1776: The oldest of the classic horse races, the St Leger, was first run at Doncaster.
1842: Bramwell Bronte, brother of the Bronte sisters, died of drugs and drink. He was the role model for the drunkard Hindley Earnshaw in Emily Bronte's Wuthering Heights (1847).
1853: The Northern Daily Times in Liverpool became the first provincial newspaper in England.
1896: American writer F Scott Fitzgerald was born. For most of his life he suffered from an oversecretion of insulin, and became a heavy drinker. He wrote the definitive 1920s novel The Great Gatsby in 1925.
1930: The first performance of Private Lives by Noel Coward took place at the new Phoenix Theatre, London.
1947: A trainload of 1,200 Muslim refugees fleeing to Pakistan were massacred by Sikhs at Amritsah in the Punjab.
1953: The Robe, the first film made in CinemaScope, was premiered in Hollywood.
1960: The first nuclear-powered submarine, the USS Enterprise, was launched at Newport, Virginia.
1975: Everest was climbed by the south-west face for the first time by Douglas Haston and Doug Scott.

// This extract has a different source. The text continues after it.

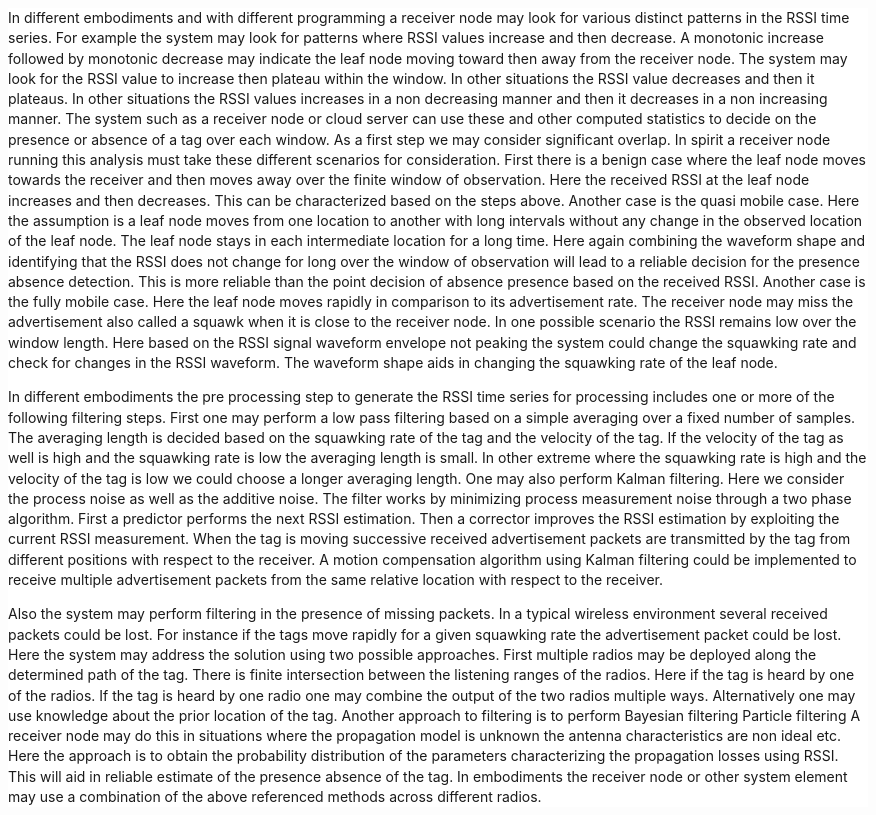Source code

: In different embodiments and with different programming a receiver node may look for various distinct patterns in the RSSI time series. For example the system may look for patterns where RSSI values increase and then decrease. A monotonic increase followed by monotonic decrease may indicate the leaf node moving toward then away from the receiver node. The system may look for the RSSI value to increase then plateau within the window. In other situations the RSSI value decreases and then it plateaus. In other situations the RSSI values increases in a non decreasing manner and then it decreases in a non increasing manner. The system such as a receiver node or cloud server can use these and other computed statistics to decide on the presence or absence of a tag over each window. As a first step we may consider significant overlap. In spirit a receiver node running this analysis must take these different scenarios for consideration. First there is a benign case where the leaf node moves towards the receiver and then moves away over the finite window of observation. Here the received RSSI at the leaf node increases and then decreases. This can be characterized based on the steps above. Another case is the quasi mobile case. Here the assumption is a leaf node moves from one location to another with long intervals without any change in the observed location of the leaf node. The leaf node stays in each intermediate location for a long time. Here again combining the waveform shape and identifying that the RSSI does not change for long over the window of observation will lead to a reliable decision for the presence absence detection. This is more reliable than the point decision of absence presence based on the received RSSI. Another case is the fully mobile case. Here the leaf node moves rapidly in comparison to its advertisement rate. The receiver node may miss the advertisement also called a squawk when it is close to the receiver node. In one possible scenario the RSSI remains low over the window length. Here based on the RSSI signal waveform envelope not peaking the system could change the squawking rate and check for changes in the RSSI waveform. The waveform shape aids in changing the squawking rate of the leaf node.

In different embodiments the pre processing step to generate the RSSI time series for processing includes one or more of the following filtering steps. First one may perform a low pass filtering based on a simple averaging over a fixed number of samples. The averaging length is decided based on the squawking rate of the tag and the velocity of the tag. If the velocity of the tag as well is high and the squawking rate is low the averaging length is small. In other extreme where the squawking rate is high and the velocity of the tag is low we could choose a longer averaging length. One may also perform Kalman filtering. Here we consider the process noise as well as the additive noise. The filter works by minimizing process measurement noise through a two phase algorithm. First a predictor performs the next RSSI estimation. Then a corrector improves the RSSI estimation by exploiting the current RSSI measurement. When the tag is moving successive received advertisement packets are transmitted by the tag from different positions with respect to the receiver. A motion compensation algorithm using Kalman filtering could be implemented to receive multiple advertisement packets from the same relative location with respect to the receiver.

Also the system may perform filtering in the presence of missing packets. In a typical wireless environment several received packets could be lost. For instance if the tags move rapidly for a given squawking rate the advertisement packet could be lost. Here the system may address the solution using two possible approaches. First multiple radios may be deployed along the determined path of the tag. There is finite intersection between the listening ranges of the radios. Here if the tag is heard by one of the radios. If the tag is heard by one radio one may combine the output of the two radios multiple ways. Alternatively one may use knowledge about the prior location of the tag. Another approach to filtering is to perform Bayesian filtering Particle filtering A receiver node may do this in situations where the propagation model is unknown the antenna characteristics are non ideal etc. Here the approach is to obtain the probability distribution of the parameters characterizing the propagation losses using RSSI. This will aid in reliable estimate of the presence absence of the tag. In embodiments the receiver node or other system element may use a combination of the above referenced methods across different radios.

On this day last year: The leader of Afghanistan's hardline Taliban demanded the US withdraw forces from the Gulf and support the Palestinians in their conflict with Israel if it wants to remove the threat of terrorism.
BIRTHDAYS: Brian Glanville, author, 71; Robert Lang, actor, 68; Gerry Marsden, singer (The Pacemakers), 60; Jack Dee, comedian, 41; Helen Lederer, actress, 48; Ally McCoist, broadcaster and former footballer, 40; Jaye Griffiths, actress, 39; Sheryl Gascoigne, model, 37.